AIM: Please answer from the text on poverty and reservation in India: how many ethnic communities are the North Eastern states said to be home to?

PAGE TEXT:
↓↓↓
Poverty refers to that condition when a section of society finds itself unable to fulfil basic necessity of life-MS (G). It is not having material position or income for person’s needs.

Poverty means poor when a person cannot meet a minimum standard of living (food, clothing, shelter). They get entitled to government scheme like Indira Awas Yojana (Housing), National Rural Livelihood Mission (Capacity Building) -TD(OBC).

The respondents acknowledge that that lack of access can be a human rights violation. Poverty restricts the choices of people forcing the people to work for bare minimum. However, they are entitled to various governmental schemes in India, which is again based on the burden to prove as below poverty line.

5.2  Affirmative Action Protective Discrimination

The Government initiative for Economical Weaker Sections (EWS) under the General category marks a change to help the majority in education and employment.

I am in favour of 10 % bill because I have seen that there are people living below poverty line in general category. I have two friends, one from the reserved category and the other from the open category. While sitting for the entrance for PhD examination, both scored the same marks but only the reserved category got the seat. In this kind of situation, the 10% quota bill can be helpful in jobs educational institutions for economically disadvantaged persons. I support 10% reservation as means also see a poor person in general section where they do not get admission in general section. Students require more percentage than other categories, they have no money to take admission in private college and sometimes they cannot afford money to apply jobs so I support 10 % reservation for general section-TS, ST (P).

This example was from a personal experience whereas the next opinion is right based approach that shows the responded is well aware of the Indian constitutional provisions.

I feel now Article 15 and 16 has become successful. This reservation might help to reduce the gap between rich and poor. This reservation might help the general economically poor people to get job and education- KC (MOBC)

According to Article 15 of the Indian Constitution, the State shall not discriminate against any citizen on grounds only of religion, race, caste, sex, place of birth or any of them be subject to any disability, liability, restriction or condition. Article 16 states making provision for the reservation of appointments or posts in favour of backward class citizens who are not adequately represented in the services under the State, provision for reservation in favour of the Scheduled Castes and the Scheduled Tribes who are not adequately represented in the services under the unfulfilled vacancies. These anti-discriminatory practices and equal opportunities for all provide a common platform for active participatory efforts. Even for General category population of North East India, the 10 % reservation can help in finding quality higher education. This makes it more inclusive as a part of positive discriminatory promoting equity of resources.

5.3  Ethnicity

The North Eastern State of India comprising eight states is home to 220 ethnic communities. Historically due to geographic isolation, communication and lack of opportunities, exploration to ethnic communities were limited. Hence most of these communities are only represented as states of North East region rather than exploring the diverse ethnic origin of the communities. The identities and customs may be similar yet they are not identical. There is a problem of putting all the people of North East as one category (e.g. remote).
↑↑↑
EXTRACTED RECORDS:
↓↓↓
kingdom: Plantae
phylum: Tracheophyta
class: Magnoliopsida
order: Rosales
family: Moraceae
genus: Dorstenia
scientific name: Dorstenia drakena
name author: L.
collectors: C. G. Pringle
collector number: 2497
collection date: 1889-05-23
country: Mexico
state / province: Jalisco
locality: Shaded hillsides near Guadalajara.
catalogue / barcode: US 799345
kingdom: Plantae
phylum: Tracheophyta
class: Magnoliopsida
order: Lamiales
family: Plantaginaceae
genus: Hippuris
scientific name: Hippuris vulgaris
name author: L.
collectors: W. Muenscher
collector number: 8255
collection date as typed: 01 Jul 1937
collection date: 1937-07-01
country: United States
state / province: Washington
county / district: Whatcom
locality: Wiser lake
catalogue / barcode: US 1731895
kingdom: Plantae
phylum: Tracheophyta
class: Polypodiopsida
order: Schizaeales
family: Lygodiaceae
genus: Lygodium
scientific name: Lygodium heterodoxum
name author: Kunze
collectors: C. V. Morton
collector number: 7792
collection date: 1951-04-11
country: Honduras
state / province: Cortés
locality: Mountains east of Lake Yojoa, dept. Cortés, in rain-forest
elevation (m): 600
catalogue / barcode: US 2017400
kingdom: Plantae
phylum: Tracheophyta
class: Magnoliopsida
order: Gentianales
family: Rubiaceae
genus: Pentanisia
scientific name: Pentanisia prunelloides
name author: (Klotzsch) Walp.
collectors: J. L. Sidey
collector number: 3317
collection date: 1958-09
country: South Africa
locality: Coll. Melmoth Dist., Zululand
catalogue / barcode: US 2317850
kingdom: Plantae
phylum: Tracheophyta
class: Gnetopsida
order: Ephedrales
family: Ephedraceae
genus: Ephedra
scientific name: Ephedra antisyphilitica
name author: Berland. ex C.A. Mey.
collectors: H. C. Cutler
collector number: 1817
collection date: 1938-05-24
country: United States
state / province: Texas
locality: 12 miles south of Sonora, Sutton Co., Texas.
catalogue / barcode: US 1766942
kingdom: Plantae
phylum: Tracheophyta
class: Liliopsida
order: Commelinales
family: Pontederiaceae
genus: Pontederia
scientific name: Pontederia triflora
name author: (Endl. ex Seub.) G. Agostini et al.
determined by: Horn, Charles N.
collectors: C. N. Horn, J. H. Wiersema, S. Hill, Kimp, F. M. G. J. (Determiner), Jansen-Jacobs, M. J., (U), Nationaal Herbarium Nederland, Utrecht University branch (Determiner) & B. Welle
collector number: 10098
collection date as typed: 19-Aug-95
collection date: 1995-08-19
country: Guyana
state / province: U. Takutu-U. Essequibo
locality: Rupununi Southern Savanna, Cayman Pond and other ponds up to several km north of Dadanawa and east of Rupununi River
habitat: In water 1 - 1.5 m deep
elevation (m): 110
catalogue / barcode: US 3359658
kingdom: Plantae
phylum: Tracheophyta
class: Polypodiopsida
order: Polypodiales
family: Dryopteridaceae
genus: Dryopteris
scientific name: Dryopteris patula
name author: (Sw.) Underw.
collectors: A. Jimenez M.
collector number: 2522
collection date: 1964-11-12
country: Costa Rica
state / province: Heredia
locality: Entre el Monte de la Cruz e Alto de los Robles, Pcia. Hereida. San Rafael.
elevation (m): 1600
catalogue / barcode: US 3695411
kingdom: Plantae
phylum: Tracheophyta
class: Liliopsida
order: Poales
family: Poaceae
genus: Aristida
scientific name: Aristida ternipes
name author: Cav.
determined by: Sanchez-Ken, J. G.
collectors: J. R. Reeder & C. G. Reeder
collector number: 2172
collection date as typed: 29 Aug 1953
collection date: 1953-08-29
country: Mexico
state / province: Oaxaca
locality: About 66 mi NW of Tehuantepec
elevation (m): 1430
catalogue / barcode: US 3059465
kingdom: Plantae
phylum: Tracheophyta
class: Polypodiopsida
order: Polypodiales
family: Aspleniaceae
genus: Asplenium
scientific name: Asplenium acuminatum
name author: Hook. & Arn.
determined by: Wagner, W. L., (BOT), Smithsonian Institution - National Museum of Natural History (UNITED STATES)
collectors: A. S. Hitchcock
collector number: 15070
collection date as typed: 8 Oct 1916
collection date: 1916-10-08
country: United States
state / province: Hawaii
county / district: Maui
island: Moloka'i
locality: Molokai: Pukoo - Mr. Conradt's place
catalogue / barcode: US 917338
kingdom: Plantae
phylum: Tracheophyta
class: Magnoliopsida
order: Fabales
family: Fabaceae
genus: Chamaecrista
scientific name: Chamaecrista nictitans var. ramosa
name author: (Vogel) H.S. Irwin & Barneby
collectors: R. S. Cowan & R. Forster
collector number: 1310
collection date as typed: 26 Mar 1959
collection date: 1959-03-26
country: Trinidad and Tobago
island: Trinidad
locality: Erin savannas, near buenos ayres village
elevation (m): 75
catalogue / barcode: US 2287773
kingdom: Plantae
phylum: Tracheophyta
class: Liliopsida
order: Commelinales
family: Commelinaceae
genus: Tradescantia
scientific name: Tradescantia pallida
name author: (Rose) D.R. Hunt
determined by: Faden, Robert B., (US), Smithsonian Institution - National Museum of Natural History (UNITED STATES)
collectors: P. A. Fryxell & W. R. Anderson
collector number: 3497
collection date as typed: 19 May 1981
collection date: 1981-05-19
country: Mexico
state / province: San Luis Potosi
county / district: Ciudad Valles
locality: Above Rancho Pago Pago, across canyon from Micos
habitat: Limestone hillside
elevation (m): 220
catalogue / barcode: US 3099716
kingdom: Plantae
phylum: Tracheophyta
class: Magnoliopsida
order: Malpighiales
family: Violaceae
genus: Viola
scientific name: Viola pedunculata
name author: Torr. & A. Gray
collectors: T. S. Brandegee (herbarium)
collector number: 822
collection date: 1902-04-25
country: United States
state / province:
↑↑↑
SOLUTION FOR THIS PROBLEM: 220 ethnic communities.